Some memorable events at this site: At one time the Douglas Pectin Co. decided to give away their excess cider from pulp extraction, the response was so overwhelming by the locals lining the street with empty containers wanting this product the practise had to be stopped. With the excess cider now poured down the drain, the apple residue was spread around the woods on Ontario Street. This practise attracted hundreds of pheasants that eventually became very tame. Again, this practise had to be stopped as the ‘easy target’ pheasants were attracting many poachers after dark. The company had to hire guards to keep the hunters away.
In the 1970’s, General Foods started using canine taste testers at their newly opened Gaines pet food kennel in nearby Centreton.

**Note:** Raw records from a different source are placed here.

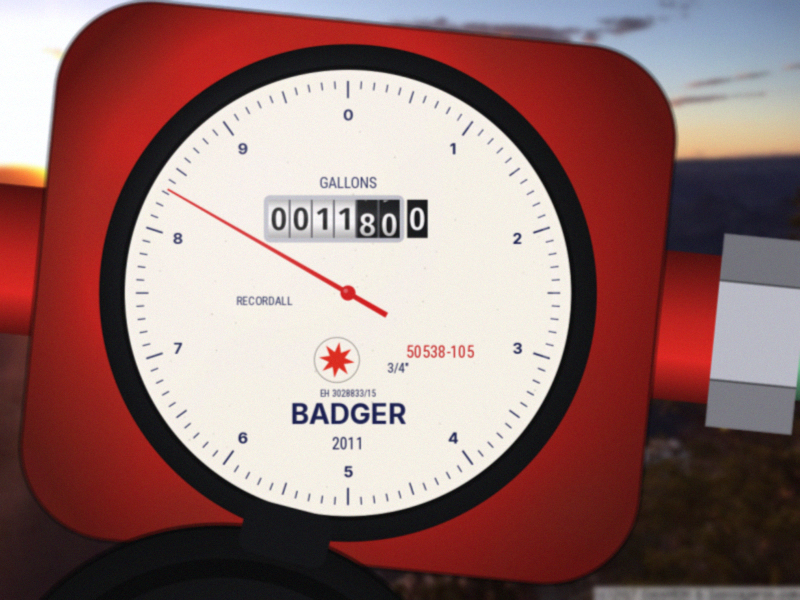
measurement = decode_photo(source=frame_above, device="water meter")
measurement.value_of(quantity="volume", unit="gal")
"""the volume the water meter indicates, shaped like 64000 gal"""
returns 11798.3 gal
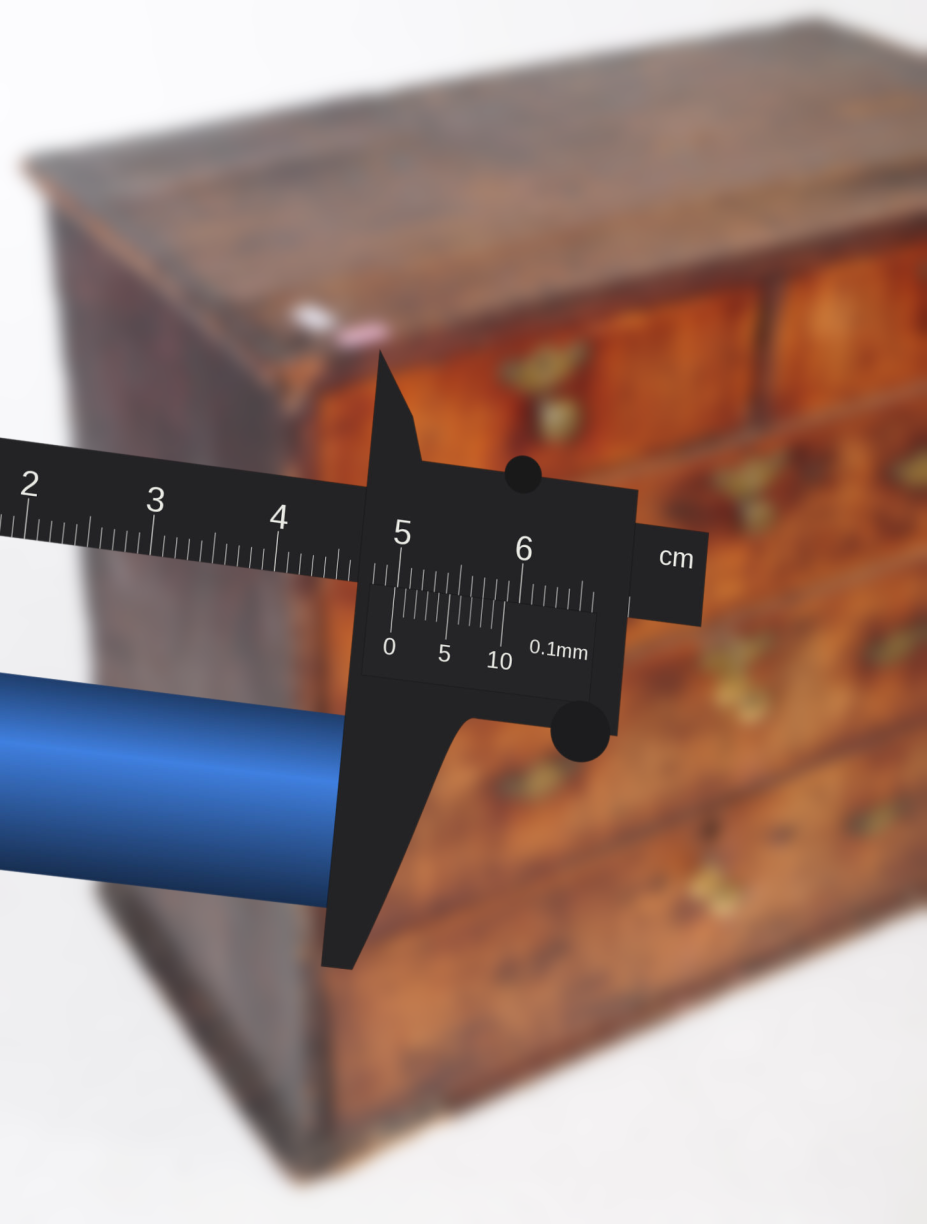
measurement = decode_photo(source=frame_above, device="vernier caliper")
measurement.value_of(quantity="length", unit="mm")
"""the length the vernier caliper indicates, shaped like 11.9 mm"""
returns 49.8 mm
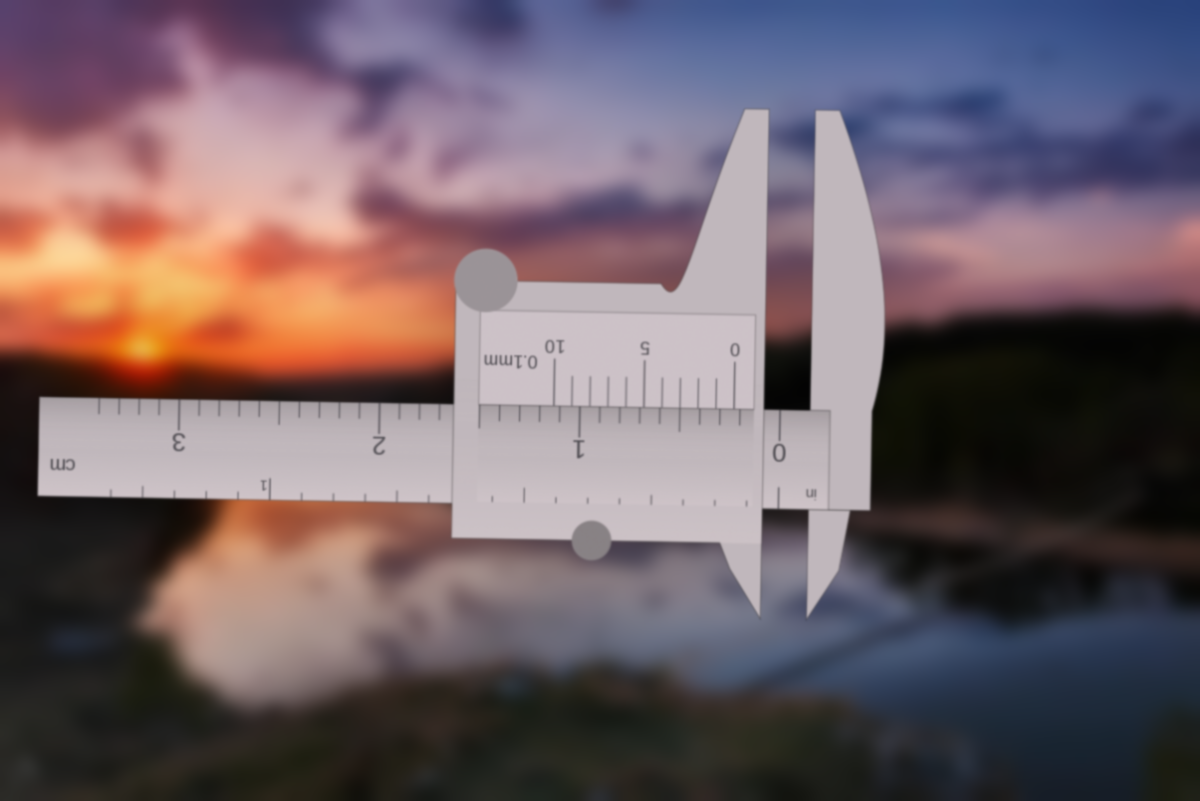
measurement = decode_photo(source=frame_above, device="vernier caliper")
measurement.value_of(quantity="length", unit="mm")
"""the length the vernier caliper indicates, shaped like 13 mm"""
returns 2.3 mm
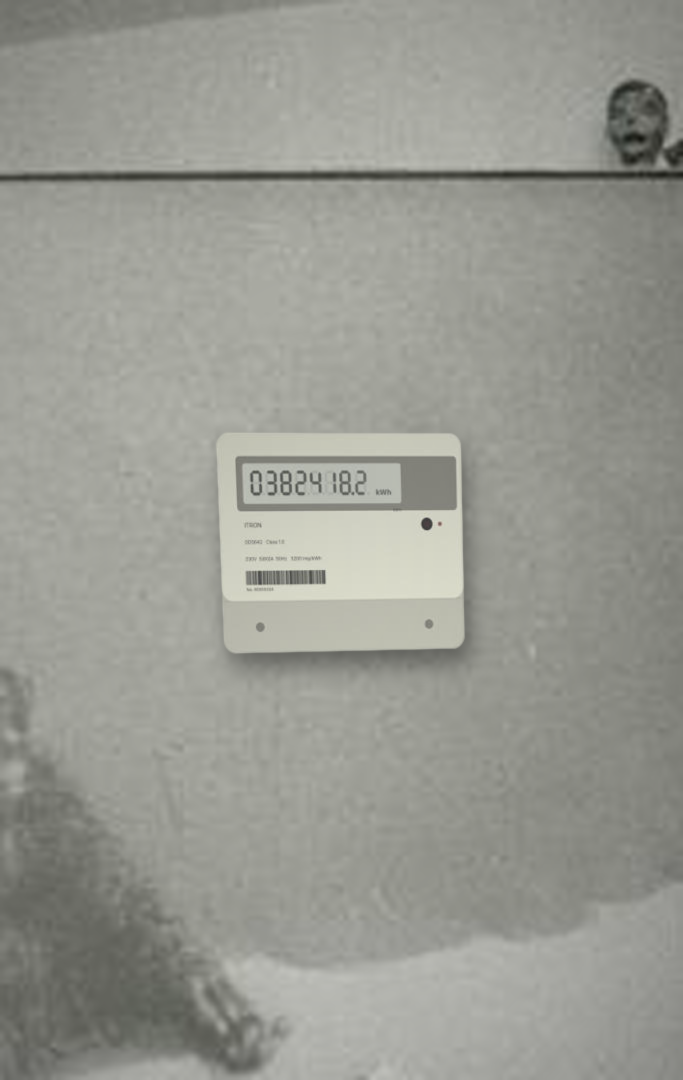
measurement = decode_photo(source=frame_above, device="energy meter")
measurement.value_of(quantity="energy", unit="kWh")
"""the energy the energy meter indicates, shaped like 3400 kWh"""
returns 382418.2 kWh
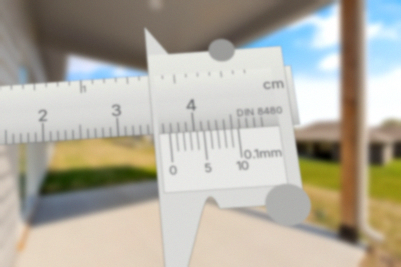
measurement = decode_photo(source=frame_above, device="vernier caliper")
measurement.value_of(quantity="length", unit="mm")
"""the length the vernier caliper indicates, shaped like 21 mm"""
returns 36.8 mm
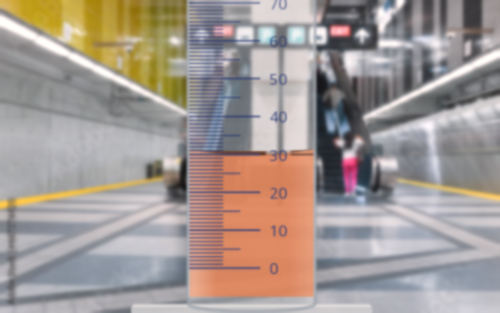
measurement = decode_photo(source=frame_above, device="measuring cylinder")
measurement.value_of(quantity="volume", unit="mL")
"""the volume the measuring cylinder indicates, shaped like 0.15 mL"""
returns 30 mL
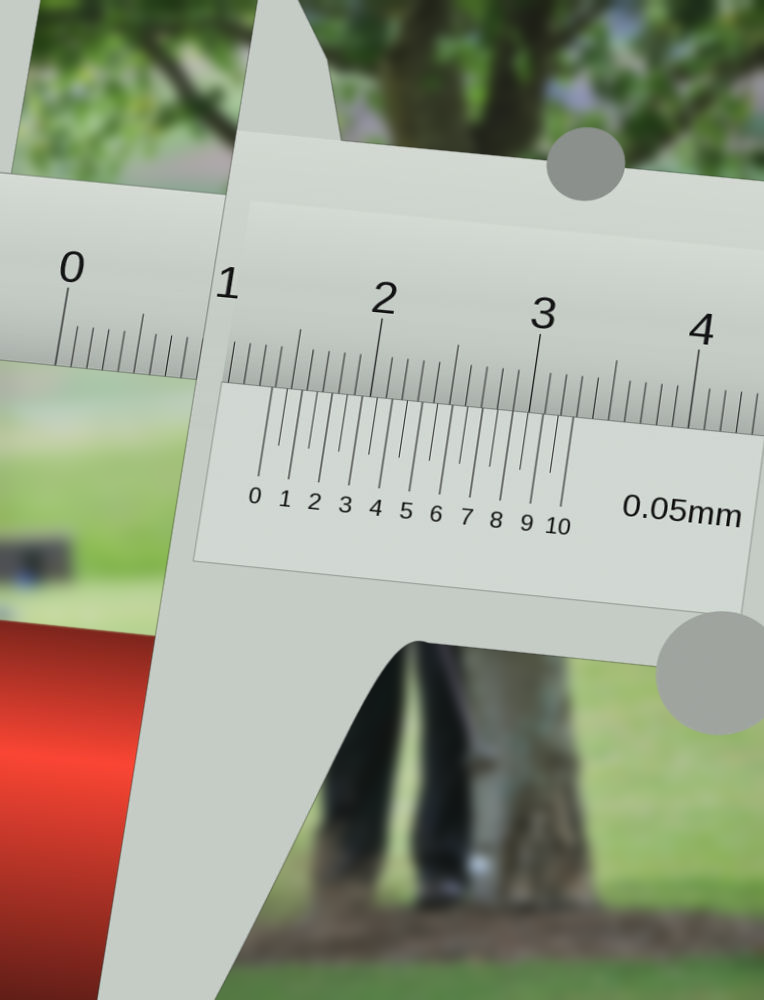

Here up to one hundred dogs were kept, their job was to evaluate formula changes to see what they liked, or not. On closing this facility several years later, all the dogs were all adopted by local dog lovers. In 1975 General Foods hired blind ‘taste testers’ to join the quality control team. Literally blind, this new team was featured in a television commercial where they demonstrated how they handled the job and to show how blind people could function in the workplace as well as sighted people. In 1969 General Foods as part of its 50th anniversary in Cobourg sponsored a national jam making contest using CERTO pectin. The contest winner was announced. The judges expected an elderly, gray-haired grandmother to appear, imagine their surprise to see Beverly Archer step forward. Beverly was a young male college student! Everyone had just recovered from the fact that the ‘hot line’ June Allen spokesperson was a male company chemist, now this, he made a great jam! Bev was the best friend of Rangers through high school and one of the contest judges was Ross Henry, an elderly lab technician known as “Mr. Certo” and the first person I met when starting my career at General Foods.
The Ranger worked at his site from 1966-2006. Here I worked in every part of the plant as a laboratory technician and worked with the Bushwhackers wife for some years and a few later actually met the Bushwhacker when he was hired to work in the Research Laboratory located on the west end of the property. The 2oldguyswalking team shared a lot of memories while obtaining photos for this post.